La Brebis et le Cerf Guillaume-Antoine Lemonnier (1721 - 1797)

Puisque vous venez à l'ouvrage
Lorsque les blés sont moissonnées,
Pauvres fabulistes, glanez,
Glanez, c'est là votre partage.
Encor, gardez-vous bien de crier, Quel dommage !
Le lecteur répondrait, en vous riant au nez :
« La Fontaine a tout pris ; il eut droit de tout prendre,
Et fut sage de se hâter ;
Car s'il eut voulu vous attendre,
Vous auriez bien pu tout gâter.
Les épis qu'oublia sa tranchante faucille
Sont à vous ; le public là-dessus vous dit, pille,
Puisqu'on nous le permet, pillons.

De Phèdre en suivent les sillons
J'y trouve une fable concise
Que Messire Jean n'a pas prise.
Muse, hâtons-nous, prenons-la.
Vatelet, Nivernais pourraient passer par là,
En vers nobles et doux ils l'auraient bientôt mise ;
Y toucher après eux serait folle entreprise.

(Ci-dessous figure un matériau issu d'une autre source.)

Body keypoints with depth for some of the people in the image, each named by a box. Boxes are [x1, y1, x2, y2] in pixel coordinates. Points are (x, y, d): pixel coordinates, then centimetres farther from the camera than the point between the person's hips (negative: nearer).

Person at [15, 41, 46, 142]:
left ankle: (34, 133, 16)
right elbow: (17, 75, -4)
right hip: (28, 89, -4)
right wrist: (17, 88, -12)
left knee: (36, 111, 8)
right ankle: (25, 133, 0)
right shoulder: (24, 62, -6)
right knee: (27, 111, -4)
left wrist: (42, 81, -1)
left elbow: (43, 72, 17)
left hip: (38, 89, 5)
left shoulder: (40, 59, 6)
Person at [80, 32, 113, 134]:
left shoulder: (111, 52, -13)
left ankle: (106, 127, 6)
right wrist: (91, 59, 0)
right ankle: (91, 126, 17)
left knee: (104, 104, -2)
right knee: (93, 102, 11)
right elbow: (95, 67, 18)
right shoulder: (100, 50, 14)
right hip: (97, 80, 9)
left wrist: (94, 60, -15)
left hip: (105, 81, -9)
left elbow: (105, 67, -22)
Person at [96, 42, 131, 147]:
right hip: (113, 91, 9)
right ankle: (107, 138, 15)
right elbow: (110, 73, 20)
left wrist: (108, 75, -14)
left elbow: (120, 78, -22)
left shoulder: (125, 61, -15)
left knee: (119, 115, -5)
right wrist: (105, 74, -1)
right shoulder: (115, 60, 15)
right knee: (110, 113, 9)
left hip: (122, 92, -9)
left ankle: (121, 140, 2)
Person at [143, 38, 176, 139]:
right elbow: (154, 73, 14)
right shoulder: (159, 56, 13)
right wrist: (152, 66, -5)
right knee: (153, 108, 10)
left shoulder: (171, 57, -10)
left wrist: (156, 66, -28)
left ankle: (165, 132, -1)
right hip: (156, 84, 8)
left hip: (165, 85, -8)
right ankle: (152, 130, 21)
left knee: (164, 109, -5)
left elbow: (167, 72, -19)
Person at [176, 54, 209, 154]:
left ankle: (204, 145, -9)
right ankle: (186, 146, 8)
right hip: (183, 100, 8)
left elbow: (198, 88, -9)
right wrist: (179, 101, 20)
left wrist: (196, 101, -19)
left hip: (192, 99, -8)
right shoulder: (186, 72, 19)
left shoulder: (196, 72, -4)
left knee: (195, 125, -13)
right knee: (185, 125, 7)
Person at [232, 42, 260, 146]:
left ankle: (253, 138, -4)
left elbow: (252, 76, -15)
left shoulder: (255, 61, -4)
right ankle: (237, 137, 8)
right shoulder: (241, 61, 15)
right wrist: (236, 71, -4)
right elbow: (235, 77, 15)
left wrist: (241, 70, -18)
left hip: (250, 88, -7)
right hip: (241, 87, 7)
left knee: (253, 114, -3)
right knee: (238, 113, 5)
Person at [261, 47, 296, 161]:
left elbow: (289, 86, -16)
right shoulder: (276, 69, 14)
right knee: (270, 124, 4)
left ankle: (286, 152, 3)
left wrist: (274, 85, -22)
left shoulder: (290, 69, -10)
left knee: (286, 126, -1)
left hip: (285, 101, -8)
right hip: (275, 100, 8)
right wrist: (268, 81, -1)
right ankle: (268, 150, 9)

En voyant agir des fourmis,
Un beau jour certaine brebis
Forma le projet dans sa tête
D'avoir un magasin. Bientôt elle est en quête ;
Elle trotte, va, vient, ramasse des épis,
Les entasse dans son logis,
Puis les bat, les vanne et les crible ;
Crible, van et fléaux sons ses pieds et ses dents ;
Une brebis n'a pas de meilleurs instruments.
Enfin en peu de jours, dans son manoir paisible,
La demoiselle voit un fort joli morceau
De froment pur, bien net et beau.
« Voilà, dit-elle, ma parure
Pour le temps où l'hiver
De ses frimas aura couvert
Les champs, les prés, les bois et brûlé la verdure

Vers la fin de l'automne, à sa porte un vieux cerf
Vient frapper et lui dit : ouvrez, je vous conjure.
La brebis de répondre et pour quoi faire ouvrir ? -
« Ouvrez, voisine, ouvrez, de faim je vais mourir
Si l'on ne me donne assistance.
Prêtez-moi de vos blés. - Je n'ai que ma pitance,
Et l'hiver n'est pas loin. - Au plus tard dans un mois
Je vous rendrai le double et du gland de mes bois
Par dessus le marché. - Mais si par aventure
Vous ne me rendiez rien. - Ah, c'est me faire injure.
Mais puisque vous doutez, j'ai pour ma caution
Le loup, seigneur de ce canton.
Par le trou de votre serrure
Regardez mon billet avec sa signature. -
Bel emprunteur, qui pour garant
M'offrez un voleur, un brigand,
De moi rien n'aurez, je vous le jure ;
Vous avez le pied leste et lui la dent trop dure.
Je ne prête point à des gens
À qui l'on n'oserait envoyer les sergents.